◆ WHAT YOU HAVE TO DO
From the material below, tally every line containing "none"; reply with the total only.

◆ PROVIDED RECORDS
= = =

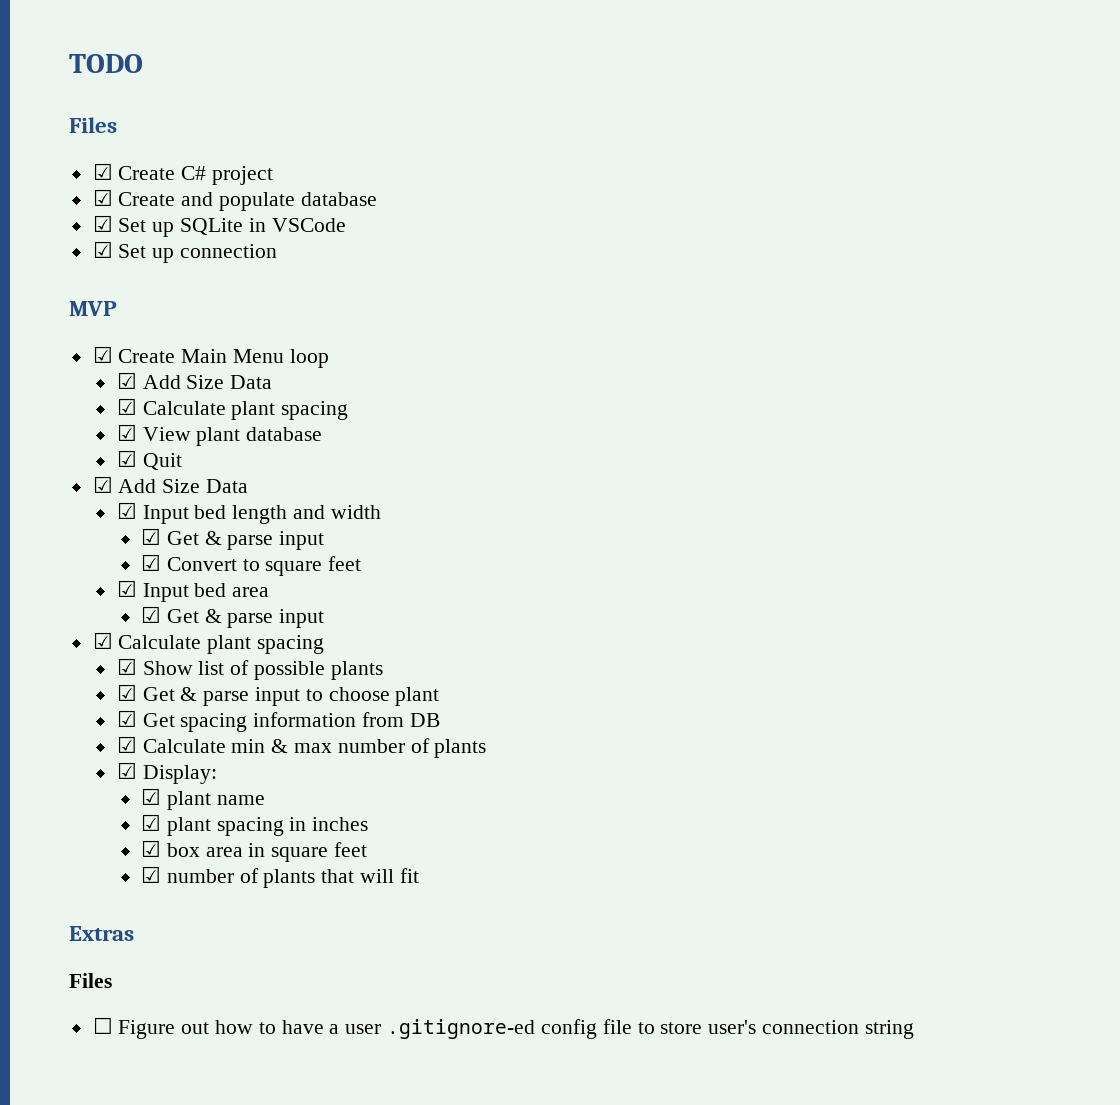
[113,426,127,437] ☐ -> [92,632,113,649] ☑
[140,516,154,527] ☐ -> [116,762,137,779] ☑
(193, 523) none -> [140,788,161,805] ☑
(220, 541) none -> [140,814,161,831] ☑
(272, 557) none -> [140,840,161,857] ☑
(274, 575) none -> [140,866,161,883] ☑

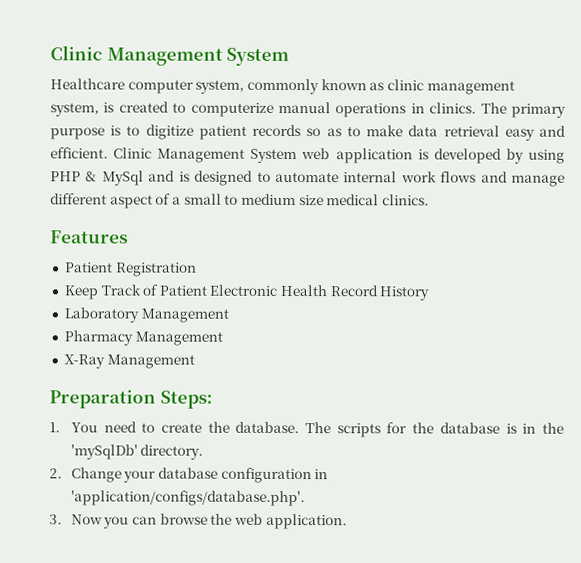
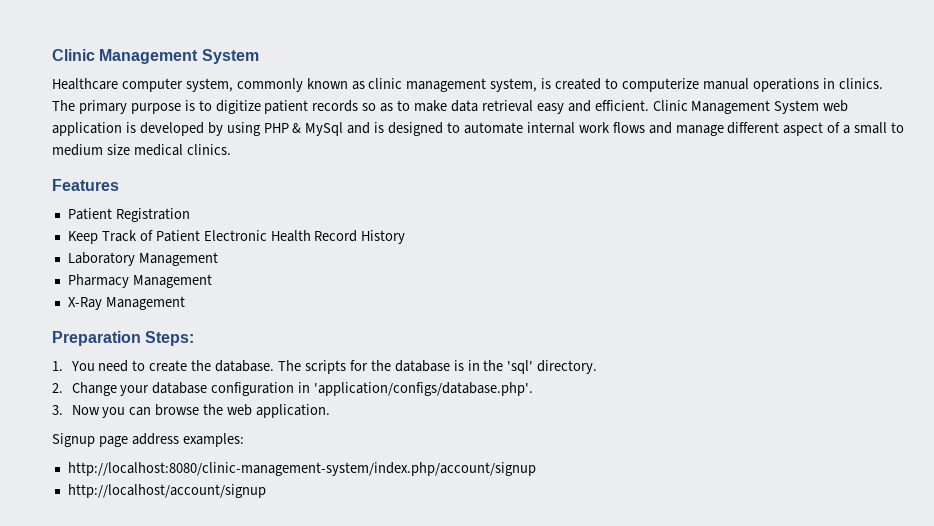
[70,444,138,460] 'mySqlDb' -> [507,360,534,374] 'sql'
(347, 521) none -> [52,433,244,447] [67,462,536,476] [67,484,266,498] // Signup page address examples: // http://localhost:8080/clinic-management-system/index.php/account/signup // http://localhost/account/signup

= = =

◆ EXERCISE OUTPUT
5